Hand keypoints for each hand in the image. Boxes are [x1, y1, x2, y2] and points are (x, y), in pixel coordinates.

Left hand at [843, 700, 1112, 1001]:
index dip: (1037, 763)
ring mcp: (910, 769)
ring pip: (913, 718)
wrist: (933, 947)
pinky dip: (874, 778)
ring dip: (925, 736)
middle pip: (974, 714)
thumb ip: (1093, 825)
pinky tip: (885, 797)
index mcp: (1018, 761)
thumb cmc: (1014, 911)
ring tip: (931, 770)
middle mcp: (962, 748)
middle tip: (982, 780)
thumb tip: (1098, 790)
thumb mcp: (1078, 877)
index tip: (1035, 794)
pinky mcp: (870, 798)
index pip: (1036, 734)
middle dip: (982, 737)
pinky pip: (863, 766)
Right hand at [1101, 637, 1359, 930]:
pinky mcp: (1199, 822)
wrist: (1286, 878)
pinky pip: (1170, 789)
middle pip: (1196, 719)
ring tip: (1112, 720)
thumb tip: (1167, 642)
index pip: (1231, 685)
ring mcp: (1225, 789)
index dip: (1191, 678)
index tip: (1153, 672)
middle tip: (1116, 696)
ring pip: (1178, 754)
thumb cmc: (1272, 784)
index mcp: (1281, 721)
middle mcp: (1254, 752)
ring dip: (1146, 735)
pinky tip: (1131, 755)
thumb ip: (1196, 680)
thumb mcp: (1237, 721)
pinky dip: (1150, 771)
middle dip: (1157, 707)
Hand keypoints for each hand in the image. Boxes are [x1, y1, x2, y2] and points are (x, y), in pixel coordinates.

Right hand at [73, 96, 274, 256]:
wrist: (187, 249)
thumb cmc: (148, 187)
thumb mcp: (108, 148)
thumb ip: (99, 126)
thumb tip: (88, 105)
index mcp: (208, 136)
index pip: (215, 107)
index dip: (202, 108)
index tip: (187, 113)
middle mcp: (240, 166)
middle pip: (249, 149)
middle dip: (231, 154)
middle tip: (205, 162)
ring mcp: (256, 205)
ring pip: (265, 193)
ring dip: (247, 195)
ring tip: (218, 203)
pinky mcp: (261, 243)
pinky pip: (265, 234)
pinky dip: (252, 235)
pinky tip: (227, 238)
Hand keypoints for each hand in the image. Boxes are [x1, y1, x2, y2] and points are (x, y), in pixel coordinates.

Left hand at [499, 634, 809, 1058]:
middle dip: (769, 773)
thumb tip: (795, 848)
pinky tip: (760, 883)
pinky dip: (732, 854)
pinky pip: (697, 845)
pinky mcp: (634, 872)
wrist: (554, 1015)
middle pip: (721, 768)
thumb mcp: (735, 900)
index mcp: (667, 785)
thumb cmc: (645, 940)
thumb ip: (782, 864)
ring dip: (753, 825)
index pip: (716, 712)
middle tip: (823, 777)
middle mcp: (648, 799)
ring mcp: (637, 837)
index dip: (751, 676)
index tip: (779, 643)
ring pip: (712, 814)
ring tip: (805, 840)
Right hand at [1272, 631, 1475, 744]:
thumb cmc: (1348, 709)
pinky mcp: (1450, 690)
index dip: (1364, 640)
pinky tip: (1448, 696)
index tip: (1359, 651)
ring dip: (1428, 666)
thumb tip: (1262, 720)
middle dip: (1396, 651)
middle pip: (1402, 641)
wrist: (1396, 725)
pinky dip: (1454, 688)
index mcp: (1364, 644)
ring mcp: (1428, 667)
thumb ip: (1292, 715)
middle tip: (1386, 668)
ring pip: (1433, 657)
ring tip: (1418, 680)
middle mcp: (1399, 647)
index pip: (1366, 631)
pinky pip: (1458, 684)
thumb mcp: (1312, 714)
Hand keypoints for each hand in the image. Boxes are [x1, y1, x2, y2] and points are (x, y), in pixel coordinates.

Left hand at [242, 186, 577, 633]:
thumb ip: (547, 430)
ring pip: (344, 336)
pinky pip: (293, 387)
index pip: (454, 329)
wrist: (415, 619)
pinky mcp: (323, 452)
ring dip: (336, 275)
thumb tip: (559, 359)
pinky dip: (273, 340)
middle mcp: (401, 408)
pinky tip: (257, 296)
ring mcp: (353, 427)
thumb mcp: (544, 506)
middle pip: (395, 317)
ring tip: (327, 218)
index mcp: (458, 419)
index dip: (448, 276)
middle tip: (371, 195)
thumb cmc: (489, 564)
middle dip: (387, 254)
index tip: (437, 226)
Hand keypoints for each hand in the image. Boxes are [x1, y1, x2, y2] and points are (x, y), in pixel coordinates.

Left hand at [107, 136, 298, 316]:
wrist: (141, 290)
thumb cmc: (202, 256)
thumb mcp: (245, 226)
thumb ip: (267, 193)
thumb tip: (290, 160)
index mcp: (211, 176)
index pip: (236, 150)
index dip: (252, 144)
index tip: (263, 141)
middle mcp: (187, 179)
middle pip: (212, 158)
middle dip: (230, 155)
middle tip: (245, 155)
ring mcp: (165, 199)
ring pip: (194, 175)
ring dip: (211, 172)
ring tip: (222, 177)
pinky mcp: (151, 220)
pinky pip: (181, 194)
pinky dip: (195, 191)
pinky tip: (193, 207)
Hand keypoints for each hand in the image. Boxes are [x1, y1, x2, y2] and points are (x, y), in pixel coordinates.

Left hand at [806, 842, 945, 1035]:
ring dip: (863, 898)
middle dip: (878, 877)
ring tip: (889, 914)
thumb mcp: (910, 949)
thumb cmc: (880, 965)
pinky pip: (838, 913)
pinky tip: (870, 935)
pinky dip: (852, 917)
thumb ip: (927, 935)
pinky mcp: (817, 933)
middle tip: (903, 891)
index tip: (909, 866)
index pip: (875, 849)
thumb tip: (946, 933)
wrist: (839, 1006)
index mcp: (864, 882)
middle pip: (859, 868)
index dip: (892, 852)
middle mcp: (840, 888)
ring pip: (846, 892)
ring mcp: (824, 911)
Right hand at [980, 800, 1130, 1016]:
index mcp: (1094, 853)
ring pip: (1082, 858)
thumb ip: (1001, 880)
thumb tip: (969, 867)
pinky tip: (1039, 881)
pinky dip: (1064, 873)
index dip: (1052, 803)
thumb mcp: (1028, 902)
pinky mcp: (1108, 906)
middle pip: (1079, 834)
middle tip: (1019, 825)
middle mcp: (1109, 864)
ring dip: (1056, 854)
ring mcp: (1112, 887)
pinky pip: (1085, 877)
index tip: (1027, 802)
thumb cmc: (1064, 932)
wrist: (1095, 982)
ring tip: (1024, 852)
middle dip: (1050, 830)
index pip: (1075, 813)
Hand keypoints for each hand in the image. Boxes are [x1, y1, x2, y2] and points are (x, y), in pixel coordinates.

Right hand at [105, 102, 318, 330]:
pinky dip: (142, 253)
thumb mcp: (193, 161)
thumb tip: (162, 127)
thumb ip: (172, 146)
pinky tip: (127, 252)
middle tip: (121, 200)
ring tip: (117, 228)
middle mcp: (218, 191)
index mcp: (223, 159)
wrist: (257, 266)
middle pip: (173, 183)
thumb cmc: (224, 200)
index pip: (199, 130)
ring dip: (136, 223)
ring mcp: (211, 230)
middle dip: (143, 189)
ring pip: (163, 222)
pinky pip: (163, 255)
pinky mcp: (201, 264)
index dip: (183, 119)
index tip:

####################

WORK REQUEST: All lines in the data that contain the word "wrist" should be copied.

RESPONSE AREA:
wrist: (933, 947)
wrist: (1286, 878)
wrist: (187, 249)
wrist: (554, 1015)
wrist: (1396, 725)
wrist: (415, 619)
wrist: (141, 290)
wrist: (839, 1006)
wrist: (1095, 982)
wrist: (257, 266)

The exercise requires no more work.